Monday, April 26, 2010

Marketers say informed consumers are key to success

Excerpts from an article in The Packer Special section: Tropical Fruit Marketing by Abraham Mahshie published on 04/23/2010 02:59PM

Suppliers said they are building varietal knowledge of tropical fruit through education, sampling, signage and promotions.
As multiple varieties make their way to produce shelves, suppliers said acreage and volumes of lesser-known but better-tasting varieties are increasing.

Despite gains in retailer differentiation, suppliers still agree that more educational and sampling strategies need to be put into place to better inform consumers.“

Brand name versus variety Some tropicals suppliers have noted confusion as to whether a piece of fruit’s name is a brand or a variety. “We do push the trademarked Caribbean Red because we are different from the Mexican papayas,” Mary Ostlund, marketing director for Brooks Tropicals Inc., Homestead, Fla., said of Brooks’ Belize-grown maradol papayas.“People are coming around to learn that the Mexican papaya tastes this way but some people prefer the taste of the Caribbean Red. It really is a brand recognition that we are building and it’s an important recognition to build.”

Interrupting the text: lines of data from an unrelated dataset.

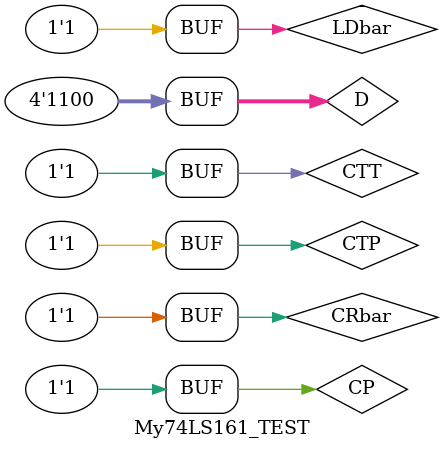
<source format=v>
`timescale 1ns / 1ps


module My74LS161_TEST;

	// Inputs
	reg CRbar;
	reg LDbar;
	reg CTP;
	reg CTT;
	reg CP;
	reg [3:0] D;

	// Outputs
	wire [3:0] Q;

	// Instantiate the Unit Under Test (UUT)
	My74LS161 uut (
		.CRbar(CRbar), 
		.LDbar(LDbar), 
		.CTP(CTP), 
		.CTT(CTT), 
		.CP(CP), 
		.D(D), 
		.Q(Q)
	);

	initial begin
		// Initialize Inputs
		CRbar = 0;
		LDbar = 0;
		CTP = 0;
		CTT = 0;
		CP = 0;
		D = 0;

		// Wait 100 ns for global reset to finish
		#100;
        
		// Add stimulus here
		CRbar = 1;
		LDbar = 1;
		D = 4'b1100;
		CTT = 0;
		CTP = 0;

		#30 CRbar = 0;
		#20 CRbar = 1;
		#10 LDbar = 0;
		#30 CTT = 1;
		CTP = 1;
		#10 LDbar = 1;

		#510;
		CRbar = 0;
		#20 CRbar = 1;
		#500;


	end
	
always begin
	CP = 0; #20;
	CP = 1; #20;
end
      
endmodule


</source>
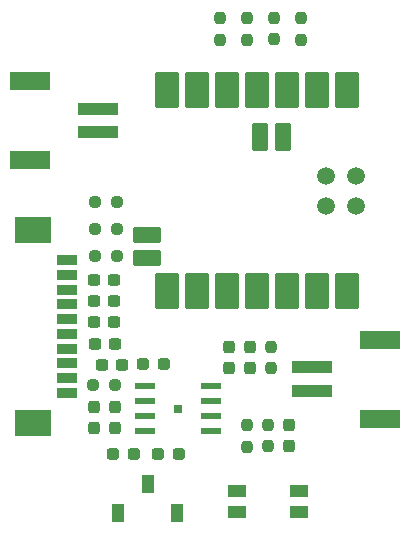
<source format=gbr>
%TF.GenerationSoftware,KiCad,Pcbnew,8.0.8*%
%TF.CreationDate,2025-04-02T15:42:23+05:30*%
%TF.ProjectId,STHDAQ_B1,53544844-4151-45f4-9231-2e6b69636164,rev?*%
%TF.SameCoordinates,Original*%
%TF.FileFunction,Paste,Top*%
%TF.FilePolarity,Positive*%
%FSLAX46Y46*%
G04 Gerber Fmt 4.6, Leading zero omitted, Abs format (unit mm)*
G04 Created by KiCad (PCBNEW 8.0.8) date 2025-04-02 15:42:23*
%MOMM*%
%LPD*%
G01*
G04 APERTURE LIST*
G04 Aperture macros list*
%AMRoundRect*
0 Rectangle with rounded corners*
0 $1 Rounding radius*
0 $2 $3 $4 $5 $6 $7 $8 $9 X,Y pos of 4 corners*
0 Add a 4 corners polygon primitive as box body*
4,1,4,$2,$3,$4,$5,$6,$7,$8,$9,$2,$3,0*
0 Add four circle primitives for the rounded corners*
1,1,$1+$1,$2,$3*
1,1,$1+$1,$4,$5*
1,1,$1+$1,$6,$7*
1,1,$1+$1,$8,$9*
0 Add four rect primitives between the rounded corners*
20,1,$1+$1,$2,$3,$4,$5,0*
20,1,$1+$1,$4,$5,$6,$7,0*
20,1,$1+$1,$6,$7,$8,$9,0*
20,1,$1+$1,$8,$9,$2,$3,0*%
G04 Aperture macros list end*
%ADD10C,0.010000*%
%ADD11RoundRect,0.237500X0.250000X0.237500X-0.250000X0.237500X-0.250000X-0.237500X0.250000X-0.237500X0*%
%ADD12RoundRect,0.237500X-0.237500X0.250000X-0.237500X-0.250000X0.237500X-0.250000X0.237500X0.250000X0*%
%ADD13RoundRect,0.237500X0.237500X-0.250000X0.237500X0.250000X-0.237500X0.250000X-0.237500X-0.250000X0*%
%ADD14RoundRect,0.237500X-0.287500X-0.237500X0.287500X-0.237500X0.287500X0.237500X-0.287500X0.237500X0*%
%ADD15RoundRect,0.237500X0.237500X-0.287500X0.237500X0.287500X-0.237500X0.287500X-0.237500X-0.287500X0*%
%ADD16RoundRect,0.237500X-0.237500X0.287500X-0.237500X-0.287500X0.237500X-0.287500X0.237500X0.287500X0*%
%ADD17RoundRect,0.237500X0.237500X-0.300000X0.237500X0.300000X-0.237500X0.300000X-0.237500X-0.300000X0*%
%ADD18RoundRect,0.237500X0.300000X0.237500X-0.300000X0.237500X-0.300000X-0.237500X0.300000X-0.237500X0*%
%ADD19RoundRect,0.237500X-0.300000X-0.237500X0.300000X-0.237500X0.300000X0.237500X-0.300000X0.237500X0*%
%ADD20RoundRect,0.030000X-0.970000X1.470000X-0.970000X-1.470000X0.970000X-1.470000X0.970000X1.470000X0*%
%ADD21RoundRect,0.026000X-0.624000X1.124000X-0.624000X-1.124000X0.624000X-1.124000X0.624000X1.124000X0*%
%ADD22RoundRect,0.026000X-1.124000X0.624000X-1.124000X-0.624000X1.124000X-0.624000X1.124000X0.624000X0*%
%ADD23C,1.500000*%
%ADD24R,1.701800X0.812800*%
%ADD25R,3.098800X2.209800*%
%ADD26R,1.750000X0.600000*%
%ADD27R,1.550000X1.000000*%
%ADD28R,3.400000X1.500000*%
%ADD29R,3.500000X1.000000*%
%ADD30R,1.000000X1.600000*%
G04 APERTURE END LIST*
D10*
%TO.C,U1*%
X152954000Y-87676000D02*
X152354000Y-87676000D01*
X152354000Y-87076000D01*
X152954000Y-87076000D01*
X152954000Y-87676000D01*
G36*
X152954000Y-87676000D02*
G01*
X152354000Y-87676000D01*
X152354000Y-87076000D01*
X152954000Y-87076000D01*
X152954000Y-87676000D01*
G37*
%TD*%
D11*
%TO.C,R11*%
X147466334Y-72136000D03*
X145641334Y-72136000D03*
%TD*%
%TO.C,R10*%
X147470500Y-74422000D03*
X145645500Y-74422000D03*
%TD*%
%TO.C,R9*%
X147478832Y-69850000D03*
X145653832Y-69850000D03*
%TD*%
D12*
%TO.C,R8*%
X160528000Y-82145500D03*
X160528000Y-83970500D03*
%TD*%
D13*
%TO.C,R7*%
X158522000Y-90589500D03*
X158522000Y-88764500D03*
%TD*%
%TO.C,R6*%
X160274000Y-90574500D03*
X160274000Y-88749500D03*
%TD*%
D12*
%TO.C,R5*%
X156210000Y-54313166D03*
X156210000Y-56138166D03*
%TD*%
%TO.C,R4*%
X158496000Y-54304834D03*
X158496000Y-56129834D03*
%TD*%
%TO.C,R3*%
X160782000Y-54292336D03*
X160782000Y-56117336D03*
%TD*%
%TO.C,R2*%
X163068000Y-54309000D03*
X163068000Y-56134000D03*
%TD*%
D11*
%TO.C,R1*%
X145495000Y-85344000D03*
X147320000Y-85344000D03*
%TD*%
D14*
%TO.C,L1*%
X149747000Y-83566000D03*
X151497000Y-83566000D03*
%TD*%
D15*
%TO.C,D5*%
X162052000Y-90537000D03*
X162052000Y-88787000D03*
%TD*%
D14*
%TO.C,D4*%
X151017000Y-91186000D03*
X152767000Y-91186000D03*
%TD*%
%TO.C,D3*%
X147207000Y-91186000D03*
X148957000Y-91186000D03*
%TD*%
D16*
%TO.C,D2*%
X145542000Y-87263000D03*
X145542000Y-89013000D03*
%TD*%
D15*
%TO.C,D1*%
X147320000Y-89013000D03*
X147320000Y-87263000D03*
%TD*%
D17*
%TO.C,C7*%
X158750000Y-83925500D03*
X158750000Y-82200500D03*
%TD*%
D18*
%TO.C,C6*%
X145545000Y-78232000D03*
X147270000Y-78232000D03*
%TD*%
D17*
%TO.C,C5*%
X156972000Y-83925500D03*
X156972000Y-82200500D03*
%TD*%
D18*
%TO.C,C4*%
X145530000Y-76454000D03*
X147255000Y-76454000D03*
%TD*%
%TO.C,C3*%
X145545000Y-80010000D03*
X147270000Y-80010000D03*
%TD*%
%TO.C,C2*%
X146203500Y-83662000D03*
X147928500Y-83662000D03*
%TD*%
D19*
%TO.C,C1*%
X147358500Y-81935000D03*
X145633500Y-81935000D03*
%TD*%
D20*
%TO.C,U2*%
X166940500Y-60412500D03*
X164400500Y-60412500D03*
X161860500Y-60412500D03*
X159320500Y-60412500D03*
X161860500Y-77412500D03*
X156780500Y-60412500D03*
X154240500Y-60412500D03*
X151700500Y-60412500D03*
X151700500Y-77412500D03*
X154240500Y-77412500D03*
X156780500Y-77412500D03*
X159320500Y-77412500D03*
D21*
X161520500Y-64412500D03*
X159620500Y-64412500D03*
D20*
X164400500Y-77412500D03*
D22*
X150070500Y-72712500D03*
X150070500Y-74612500D03*
D23*
X165170500Y-70182500D03*
X165170500Y-67642500D03*
X167710500Y-70182500D03*
X167710500Y-67642500D03*
D20*
X166940500Y-77412500D03*
%TD*%
D24*
%TO.C,J1*%
X143256000Y-74796000D03*
X143256000Y-76046000D03*
X143256000Y-77296000D03*
X143256000Y-78546000D03*
X143256000Y-79796000D03*
X143256000Y-81046000D03*
X143256000Y-82296000D03*
X143256000Y-83546000D03*
X143256000Y-84796000D03*
X143256000Y-86046000D03*
D25*
X140356001Y-88596000D03*
X140356001Y-72246000D03*
%TD*%
D26*
%TO.C,U1*%
X149854000Y-85471000D03*
X149854000Y-86741000D03*
X149854000Y-88011000D03*
X149854000Y-89281000D03*
X155454000Y-89281000D03*
X155454000Y-88011000D03*
X155454000Y-86741000D03*
X155454000Y-85471000D03*
%TD*%
D27*
%TO.C,SW1*%
X157649000Y-94392000D03*
X162899000Y-94392000D03*
X157649000Y-96092000D03*
X162899000Y-96092000D03*
%TD*%
D28*
%TO.C,P2*%
X140127000Y-66342000D03*
X140127000Y-59642000D03*
D29*
X145877000Y-63992000D03*
X145877000Y-61992000D03*
%TD*%
D30*
%TO.C,S1*%
X147614000Y-96196000D03*
X150114000Y-93796000D03*
X152614000Y-96196000D03*
%TD*%
D29*
%TO.C,P1*%
X164003000Y-85890000D03*
X164003000Y-83890000D03*
D28*
X169753000Y-88240000D03*
X169753000Y-81540000D03*
%TD*%
M02*

</source>
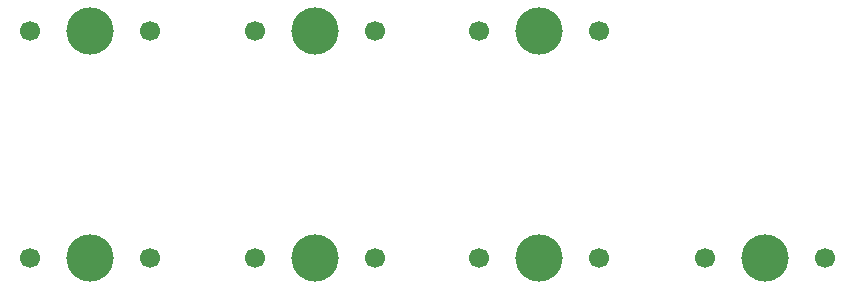
<source format=gbr>
%TF.GenerationSoftware,KiCad,Pcbnew,9.0.6*%
%TF.CreationDate,2025-12-23T12:33:08-05:00*%
%TF.ProjectId,astrapad,61737472-6170-4616-942e-6b696361645f,rev?*%
%TF.SameCoordinates,Original*%
%TF.FileFunction,NonPlated,1,2,NPTH,Drill*%
%TF.FilePolarity,Positive*%
%FSLAX46Y46*%
G04 Gerber Fmt 4.6, Leading zero omitted, Abs format (unit mm)*
G04 Created by KiCad (PCBNEW 9.0.6) date 2025-12-23 12:33:08*
%MOMM*%
%LPD*%
G01*
G04 APERTURE LIST*
%TA.AperFunction,ComponentDrill*%
%ADD10C,1.700000*%
%TD*%
%TA.AperFunction,ComponentDrill*%
%ADD11C,4.000000*%
%TD*%
G04 APERTURE END LIST*
D10*
%TO.C,SW1*%
X27120000Y-20840000D03*
%TO.C,SW5*%
X27120000Y-40040000D03*
%TO.C,SW1*%
X37280000Y-20840000D03*
%TO.C,SW5*%
X37280000Y-40040000D03*
%TO.C,SW2*%
X46130000Y-20840000D03*
%TO.C,SW6*%
X46130000Y-40040000D03*
%TO.C,SW2*%
X56290000Y-20840000D03*
%TO.C,SW6*%
X56290000Y-40040000D03*
%TO.C,SW3*%
X65130000Y-20840000D03*
%TO.C,SW7*%
X65130000Y-40040000D03*
%TO.C,SW3*%
X75290000Y-20840000D03*
%TO.C,SW7*%
X75290000Y-40040000D03*
%TO.C,SW8*%
X84220000Y-40040000D03*
X94380000Y-40040000D03*
D11*
%TO.C,SW1*%
X32200000Y-20840000D03*
%TO.C,SW5*%
X32200000Y-40040000D03*
%TO.C,SW2*%
X51210000Y-20840000D03*
%TO.C,SW6*%
X51210000Y-40040000D03*
%TO.C,SW3*%
X70210000Y-20840000D03*
%TO.C,SW7*%
X70210000Y-40040000D03*
%TO.C,SW8*%
X89300000Y-40040000D03*
M02*

</source>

Ostlund said the same is true for the company’s green-skin Slimcado avocados.“People will think that it’s a marketing thing, which it is, but it’s also a way to tell folks, ‘This is not a hass avocado, this is a different avocado,’” she said. “‘It has a different, lighter taste, and by the way, you can use it more frequently to top your salads with, or on a sandwich or a burger.’”Ostlund said most consumers don’t give much thought to whether the name is a brand name or variety name, but it helps them to identify Brooks’ fruit when they return to the grocery store.